Flagship store of the British Museum on Tmall 

July 24 (NBD) -- In early July, the British Museum opened an online flagship store on China's e-commerce platform Tmall to compete with China's Palace Museum on the platform.  

The store sells tapes, handbags, mobile phone shells and other items with various themes such as the Rosetta stone, Egyptian mummy, Japanese art The Great Wave off Kanagawa and the Isle of Lewis chess pieces. 

The store first launched 20 items, 15 of which have been temporarily sold out.
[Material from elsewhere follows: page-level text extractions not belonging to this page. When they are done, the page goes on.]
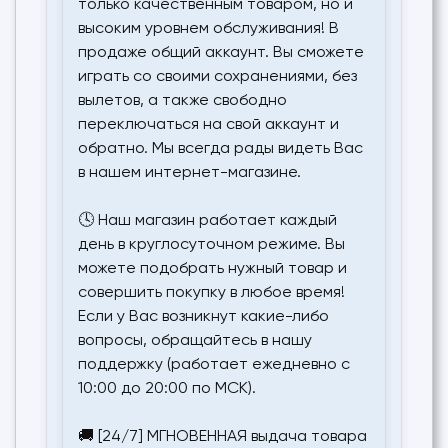
только качественным товаром, но и
высоким уровнем обслуживания! В
продаже общий аккаунт. Вы сможете
играть со своими сохранениями, без
вылетов, а также свободно
переключаться на свой аккаунт и
обратно. Мы всегда рады видеть Вас
в нашем интернет-магазине.
🕓 Наш магазин работает каждый
день в круглосуточном режиме. Вы
можете подобрать нужный товар и
совершить покупку в любое время!
Если у Вас возникнут какие-либо
вопросы, обращайтесь в нашу
поддержку (работает ежедневно с
10:00 до 20:00 по МСК).
🚚 [24/7] МГНОВЕННАЯ выдача товара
The store attracted over 30,000 followers on the first day, according to 36Kr, a Chinese technology news provider, with the number having grown sharply to 131,000 as of July 23. 

Rosetta stone tape from the British Museum store

This is not the first time for the British Museum to sell its derivatives in China. 

Last year, a exhibition named "The British Museum: A History of the World in 100 Objects" was held at the Shanghai Museum in Shanghai and souvenirs worth over 3 million yuan (441,884.8 U.S. dollars) in total were sold at the exhibition. 

The museum also forged partnership with Alibaba's Alifish and Tmall in 2017 and cooperated with some brands on the Tmall platform to launch crossover products. 

Apart from the British Museum, a number of Chinese museums are seeking for revenue gains from cultural creativity product sales as well.

The Palace Museum, known as the largest museum in China, now has one Taobao store and one Tmall store with a total of around 3.66 million followers. The two stores have over 500 products for sale, several of which registered monthly sales volume of more than 10,000.

By the end of 2016, the Palace Museum has created 9170 cultural products and the revenue coming from sales of such products in 2016 surpassed 1 billion yuan (147.3 million U.S. dollars).

Tapes from the Palace Museum Taobao store

Besides, the National Museum of China, Suzhou Museum, and Shaanxi History Museum also opened the official store on Taobao. 

Domestic museums also attempt to combine museum culture with the internet. 

In 2016, the National Museum of China teamed up with Alibaba Group to build an intellectual property (IP) platform to provide design, investment, production, sales and promotion solutions for those museums which have IPs of their collections.

In July 2016, the Palace Museum entered into a long-term cooperation to jointly develop mini programs and apps based on IPs of the museum.

It is noted that top museums made significant contributions to their countries. 

New York-based Metropolitan Museum of Art contributed revenue of 946 million U.S. dollars to the city in 2015, 60 percent of which came from derivative sales.

France's Louvre Museum generated 756 million Euros (874.2 million U.S. dollars) in revenue in 2009, with 400 million Euros (462.6 million U.S. dollars) in indirect earnings, according to the statistics.